Longevity Insurance (Delayed Payout Annuities): Forget About Immediate Annuities- The Most Efficient Annuitization is 5-10% of Wealth Allocated to Longevity Insurance!
Scott, Watson and Hu in their Pension Research Council paper “Efficient Annuitization: Optimal Strategies for Hedging Mortality Risk” prove what readers of this website have heard from me many times before (though expressed only subjectively or supported by tentative empirical observation), that longevity insurance (what the authors call delayed payout annuity) is the most advantageous implementation of annuitization. (Note that delayed payout annuities differ from deferred annuities in that deferred annuities tend to be primarily a tax deferral mechanism with an option to cash in accumulated assets, with perhaps a penalty, prior to start of annuity payouts, whereas delayed payout annuities are irreversible).
The authors show that just 6% of one’s wealth allocated to a delayed payout annuity would be required, to achieve the same impact as 39% of one’s wealth allocation to an immediate annuity. They do this by measuring the efficiency of an annuity, where efficiency is defined as “providing the most expected utility”.

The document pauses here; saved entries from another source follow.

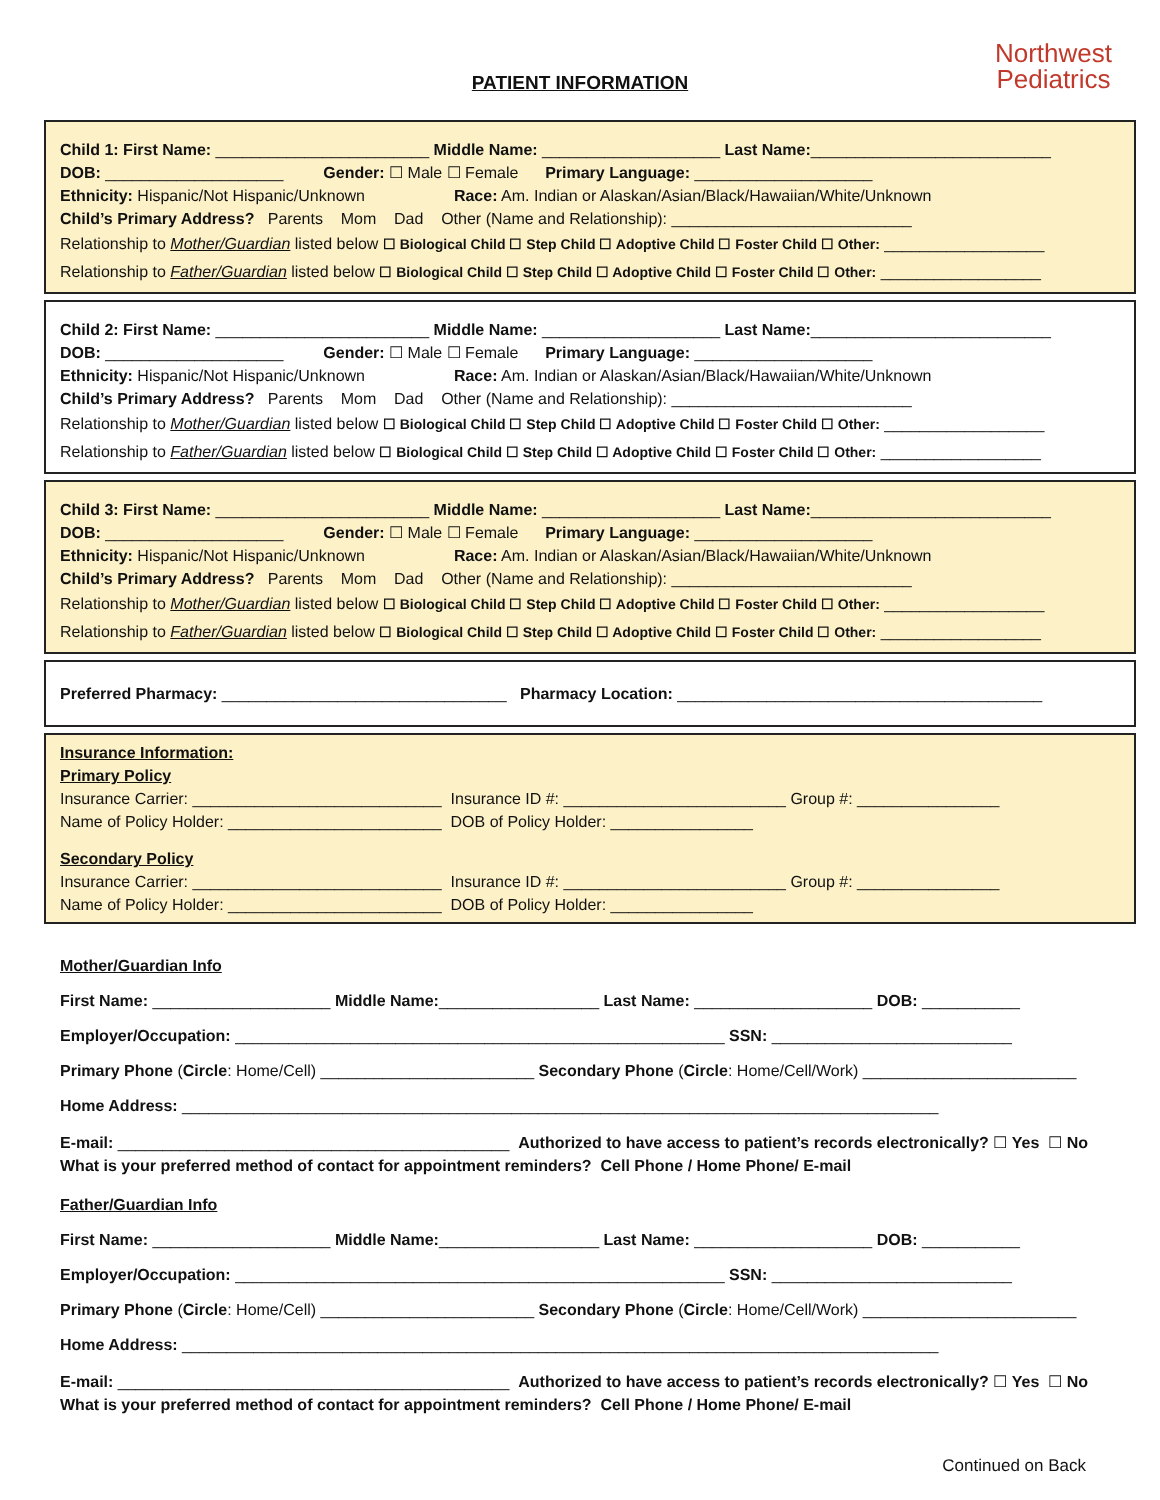PATIENT INFORMATION
Northwest
Pediatrics
Child 1: First Name: ________________________ Middle Name: ____________________ Last Name:___________________________
DOB: ____________________ Gender: ☐ Male ☐ Female Primary Language: ____________________
Ethnicity: Hispanic/Not Hispanic/Unknown Race: Am. Indian or Alaskan/Asian/Black/Hawaiian/White/Unknown
Child’s Primary Address? Parents Mom Dad Other (Name and Relationship): ___________________________
Relationship to Mother/Guardian listed below ☐ Biological Child ☐ Step Child ☐ Adoptive Child ☐ Foster Child ☐ Other: __________________
Relationship to Father/Guardian listed below ☐ Biological Child ☐ Step Child ☐ Adoptive Child ☐ Foster Child ☐ Other: __________________
Child 2: First Name: ________________________ Middle Name: ____________________ Last Name:___________________________
DOB: ____________________ Gender: ☐ Male ☐ Female Primary Language: ____________________
Ethnicity: Hispanic/Not Hispanic/Unknown Race: Am. Indian or Alaskan/Asian/Black/Hawaiian/White/Unknown
Child’s Primary Address? Parents Mom Dad Other (Name and Relationship): ___________________________
Relationship to Mother/Guardian listed below ☐ Biological Child ☐ Step Child ☐ Adoptive Child ☐ Foster Child ☐ Other: __________________
Relationship to Father/Guardian listed below ☐ Biological Child ☐ Step Child ☐ Adoptive Child ☐ Foster Child ☐ Other: __________________
Child 3: First Name: ________________________ Middle Name: ____________________ Last Name:___________________________
DOB: ____________________ Gender: ☐ Male ☐ Female Primary Language: ____________________
Ethnicity: Hispanic/Not Hispanic/Unknown Race: Am. Indian or Alaskan/Asian/Black/Hawaiian/White/Unknown
Child’s Primary Address? Parents Mom Dad Other (Name and Relationship): ___________________________
Relationship to Mother/Guardian listed below ☐ Biological Child ☐ Step Child ☐ Adoptive Child ☐ Foster Child ☐ Other: __________________
Relationship to Father/Guardian listed below ☐ Biological Child ☐ Step Child ☐ Adoptive Child ☐ Foster Child ☐ Other: __________________
Preferred Pharmacy: ________________________________ Pharmacy Location: _________________________________________
Insurance Information:
Primary Policy
Insurance Carrier: ____________________________ Insurance ID #: _________________________ Group #: ________________
Name of Policy Holder: ________________________ DOB of Policy Holder: ________________
Secondary Policy
Insurance Carrier: ____________________________ Insurance ID #: _________________________ Group #: ________________
Name of Policy Holder: ________________________ DOB of Policy Holder: ________________
Mother/Guardian Info
First Name: ____________________ Middle Name:__________________ Last Name: ____________________ DOB: ___________
Employer/Occupation: _______________________________________________________ SSN: ___________________________
Primary Phone (Circle: Home/Cell) ________________________ Secondary Phone (Circle: Home/Cell/Work) ________________________
Home Address: _____________________________________________________________________________________
E-mail: ____________________________________________ Authorized to have access to patient’s records electronically? ☐ Yes ☐ No
What is your preferred method of contact for appointment reminders? Cell Phone / Home Phone/ E-mail
Father/Guardian Info
First Name: ____________________ Middle Name:__________________ Last Name: ____________________ DOB: ___________
Employer/Occupation: _______________________________________________________ SSN: ___________________________
Primary Phone (Circle: Home/Cell) ________________________ Secondary Phone (Circle: Home/Cell/Work) ________________________
Home Address: _____________________________________________________________________________________
E-mail: ____________________________________________ Authorized to have access to patient’s records electronically? ☐ Yes ☐ No
What is your preferred method of contact for appointment reminders? Cell Phone / Home Phone/ E-mail
Continued on Back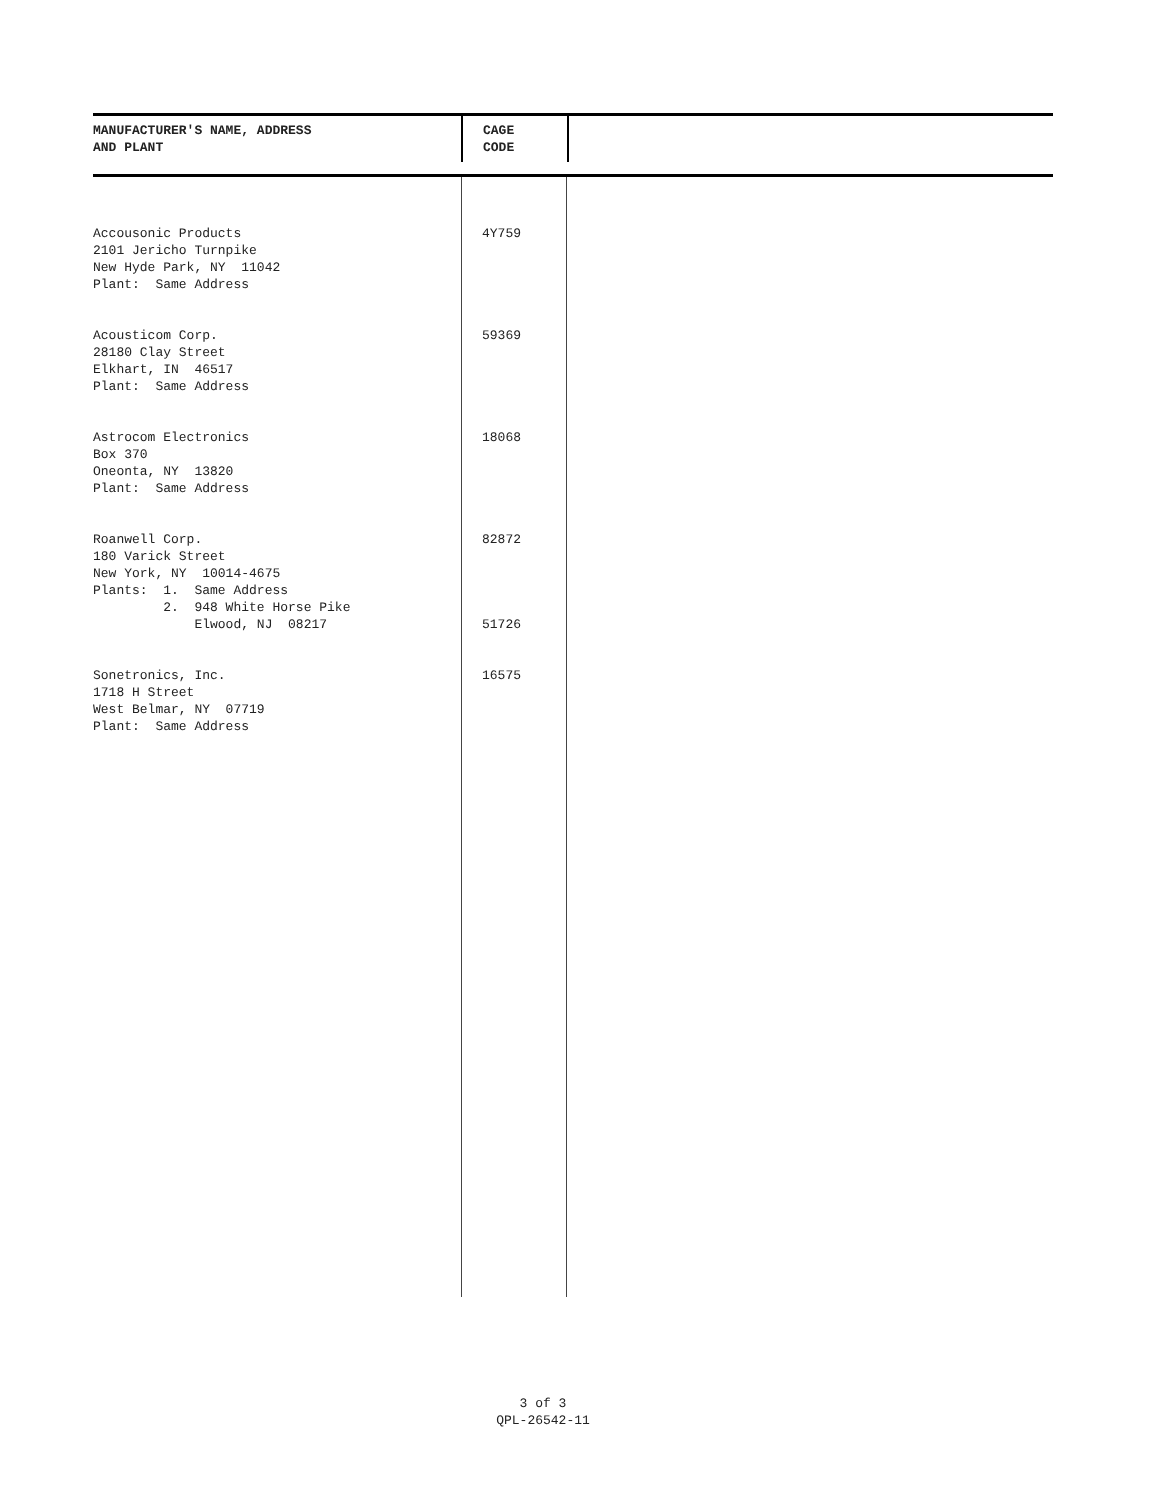| MANUFACTURER'S NAME, ADDRESS AND PLANT | CAGE CODE | |
| --- | --- | --- |
| Accousonic Products 2101 Jericho Turnpike New Hyde Park, NY 11042 Plant: Same Address | 4Y759 | |
| Acousticom Corp. 28180 Clay Street Elkhart, IN 46517 Plant: Same Address | 59369 | |
| Astrocom Electronics Box 370 Oneonta, NY 13820 Plant: Same Address | 18068 | |
| Roanwell Corp. 180 Varick Street New York, NY 10014-4675 Plants: 1. Same Address 2. 948 White Horse Pike Elwood, NJ 08217 | 82872 51726 | |
| Sonetronics, Inc. 1718 H Street West Belmar, NY 07719 Plant: Same Address | 16575 | |
3 of 3
QPL-26542-11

Annuities are categorized as: (1) immediate annuities, (2) delayed purchase annuities (they show that these are more efficient than immediate annuities, even disregarding the equity risk premiums available for unannuitized assets), and (3) delayed payout annuities (these are proven to be the most efficient implementation since annuitized income consumption only starts late in life).
In fact the authors also prove that under reasonable assumptions, it is “never optimal for annuitized payouts to precede non-annuitized portfolio payouts”; i.e. delay payout annuity, or longevity insurance, is optimal mechanism for dealing with longevity risk. The delayed payout annuity, requiring the much smaller proportion of wealth to be annuitized, resolves most of the disadvantages/objections articulated in earlier papers associated with immediate annuitization, such as: liquidity, bequest motive and potentially undesirable asset allocation.
The bottom line of their analysis is that, even under circumstances of unfair actuarial pricing of annuities and in the presence of already annuitized assets (social security or company pensions), the irreversible deferred annuities or delayed payout annuities are the most efficient use of the annuitized dollars.
An interesting example is an offering by MetLife called Longevity Income Guarantee (LIG) (this is not a product endorsement) comes in two versions, where a $50,000 premium at age 55 results in: (1) Flexible Access Version, income can be taken anytime the need start after a two-year waiting period and annual payout about $15,000 and $50,000 if taken at ages 75 and 85 respectively, or (2) Maximum Income Version where income start at age 85 at about $72,000; all this is constantly changing with available rates. The Maximum Income Version would appear to be the delayed payout annuity based on this press release (though I haven’t read the product description). (Note added March 12, 2012: MetLife longevity insurance product is also mention in Kiplinger in 2007; unfortunately with interest rates now moch lower than in 2007 the income streams have also dropped.)